Just as a reminder, Bregman would have been perfect for the Mariners
Unlikely though a union between the two sides always was, one couldn't help but look at Bregman and the Mariners in the early stages of the offseason and think, "Hmmm, yes, that would work."
Third base was a weakness for Seattle amid an 85-win 2024 season that left the team just short of the playoffs, producing a .643 OPS, 12 home runs and 2.6 rWAR. Even in a down year for the Houston Astros, the 30-year-old Bregman had a .768 OPS, 26 homers and 4.1 rWAR.
This, of course, is not to mention a more specific quality of Bregman's that the Mariners could have used in 2024. He has been among the top 10 percent of hitters at avoiding strikeouts every year since 2018, whereas Mariners hitters fanned a league-high 1,625 times last season.

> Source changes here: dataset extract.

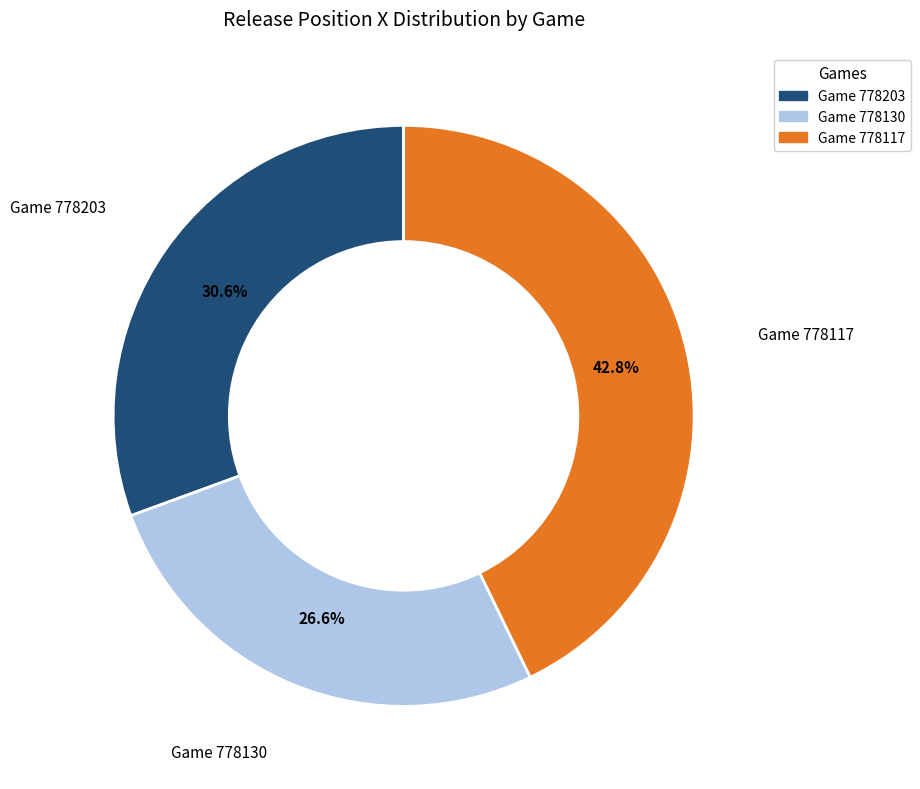

Rank the categories by value from highest to lowest.

Game 778117, Game 778203, Game 778130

Alas, Mariners fans are now powerless as they watch the two-time All-Star put these tools to work in Red Sox camp. His professionalism has also had a palpable impact, for which Boston can thank its lucky stars. The last thing it needs is two unhappy third basemen.
Signing players like Bregman shouldn't be impossible for the Mariners
In highlighting the Mariners as a plausible, if unlikely fit for Bregman in December, Matt Snyder of CBS Sports wrote that the team needed to be in "aggressive, win-now mode."

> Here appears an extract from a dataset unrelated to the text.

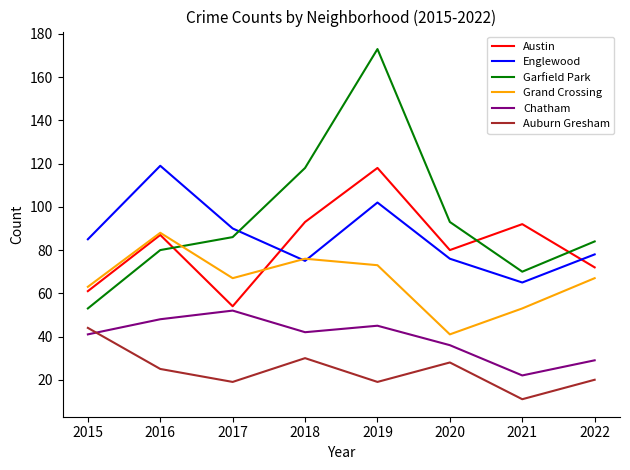

Is this an area chart (filled region under the line)?

No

That was spot-on in theory. However, we eventually learned via separate reports from Daniel Kramer of MLB.com that the Mariners weren't sold on Bregman's hitting profile at T-Mobile Park (which is fair enough, actually) and that the team had a budget of just $15 million to spend on outside help.
It actually came in under that, with Spotrac putting Seattle's free-agent spending at $11.25 million.
Yet even if the Mariners' failure to sign Bregman is not surprising, it is still symbolically frustrating. Beyond its obvious win-now window, this is a franchise that also has ample resources. The Mariners pulled in $396 million in revenue in 2023 alone, according to Forbes, which ranked ahead of more free-spending teams like the New York Mets and Los Angeles Angels.
It is some comfort that FanGraphs gives the Mariners a 57.2 percent chance of making the playoffs anyway, but a team with arguably MLB's best starting rotation and a generational star in Julio Rodríguez frankly deserves better. And for this, fans can and should direct their consternation firmly in the direction of owner John Stanton.